Ее раздирали сомнения: имела ли она право дать на это свое согласие.
— Что ты думаешь об этом, Кантор?
— Все знают, — сказал юноша, — что белые дети не становятся несчастными, попадая к индейцам. Лучше отдать ему этого, у которого нет больше своей семьи, чем всем нам оказаться с проломленными головами.
Его устами говорила сама мудрость.
Анжелика вспомнила крики отчаяния маленького канадца, племянника Обиньера, когда при обмене пленными его хотели забрать у его ирокезских приемных родителей [3]. Белые дети не были несчастными у индейцев.
Она вопросительно посмотрела на англичан. Но госпожа Коруэн судорожно прижимала к себе своего сына, сознавая, что сейчас решается его судьба. Остальные всем своим видом показывали, что судьба маленького Тернера была им в данных обстоятельствах довольно безразлична. Если бы преподобный Пэтридж был в сознании, то он, может быть, и стал бы протестовать во имя вечного спасения души ребенка.
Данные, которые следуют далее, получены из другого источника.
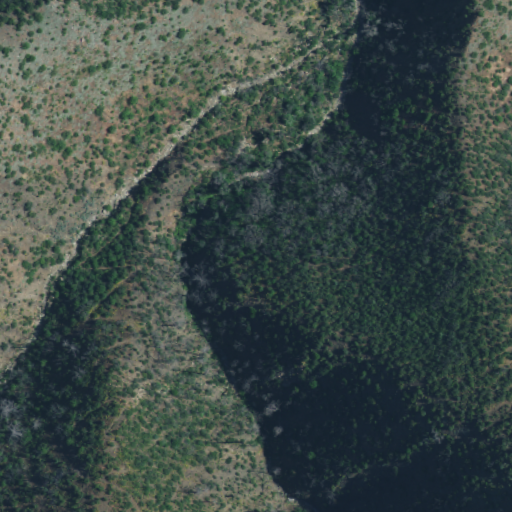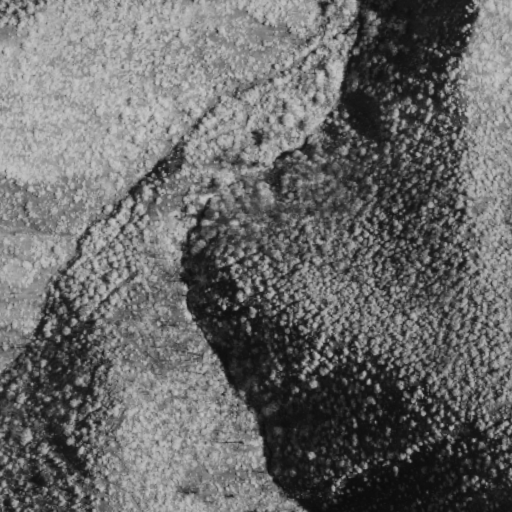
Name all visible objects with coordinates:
road: (216, 97)
road: (109, 348)
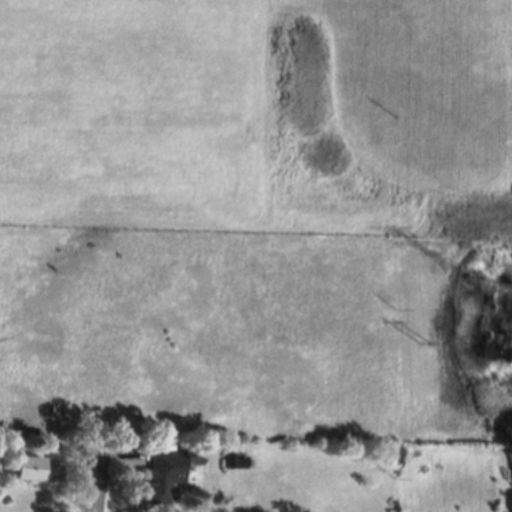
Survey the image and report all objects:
crop: (257, 216)
power tower: (479, 291)
power tower: (428, 343)
building: (29, 467)
building: (162, 475)
building: (160, 486)
road: (93, 491)
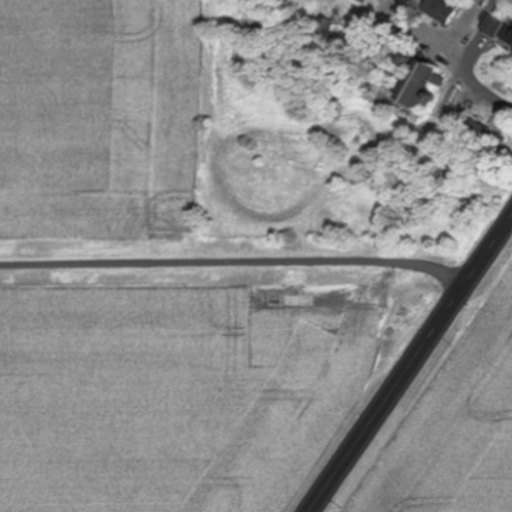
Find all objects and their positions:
road: (472, 85)
crop: (98, 117)
road: (238, 261)
road: (414, 369)
crop: (192, 388)
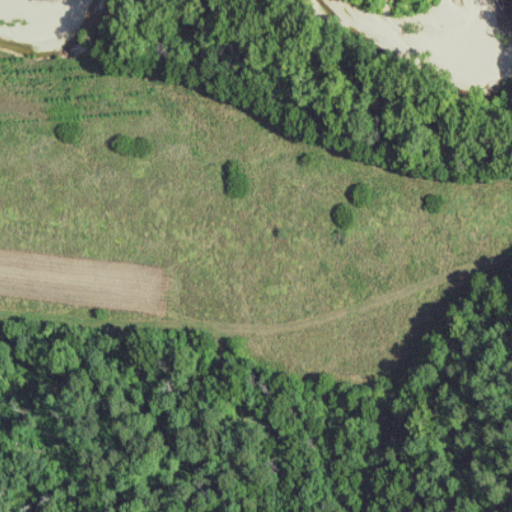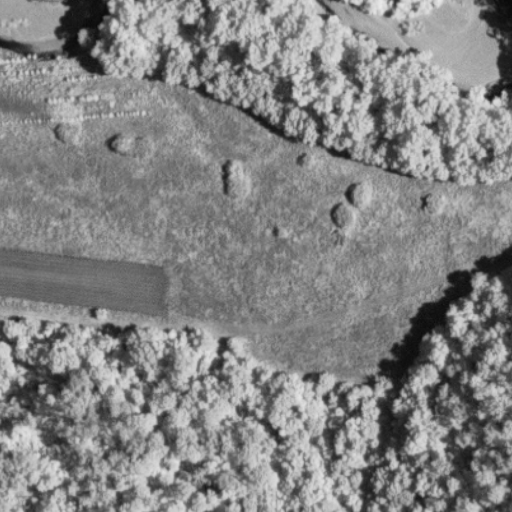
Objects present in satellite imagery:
road: (261, 327)
road: (237, 421)
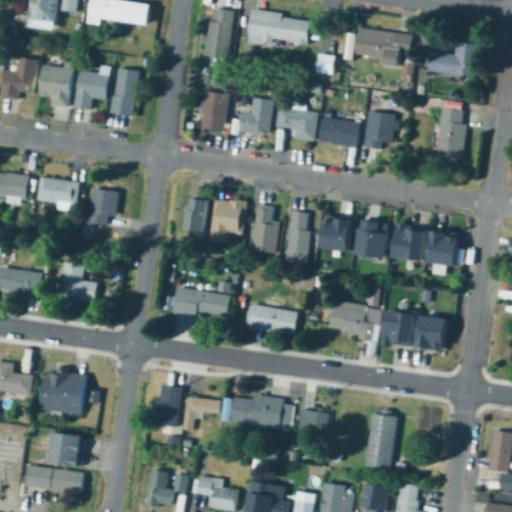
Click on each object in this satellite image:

Но он находился в полной прострации.
Правильней было отдать этого сироту индейцу, чем лишать чудом спасшихся Коруэнов их сына.
— Отдай ему ребенка, — тихо сказала Кантору Анжелика.
Поняв, что он получил то, что просил, индеец исполнил несколько ритуальных прыжков, продемонстрировав этим свою признательность.
Потом он протянул свои большие руки и осторожно взял ребенка. Тот без всякого страха посмотрел на склонившееся над ним размалеванное лицо индейца.
Очень довольный тем, что получил, наконец, то, что он так сильно желал, а именно белого ребенка в своей вигвам, воин стал прощаться.
Обменявшись несколькими словами со своими спутниками, он удалился, нежно прижимая к своему ожерелью из медвежьих зубов и христианских крестиков мальчика-еретика, которого он вызволил из когтей этой варварской расы, и из которого он сделает Настоящего Человека…
Кантор рассказал, что, углубившись в лес в поисках лошадей Мопертюи, он вдруг увидел подозрительные силуэты, пробиравшиеся между деревьями.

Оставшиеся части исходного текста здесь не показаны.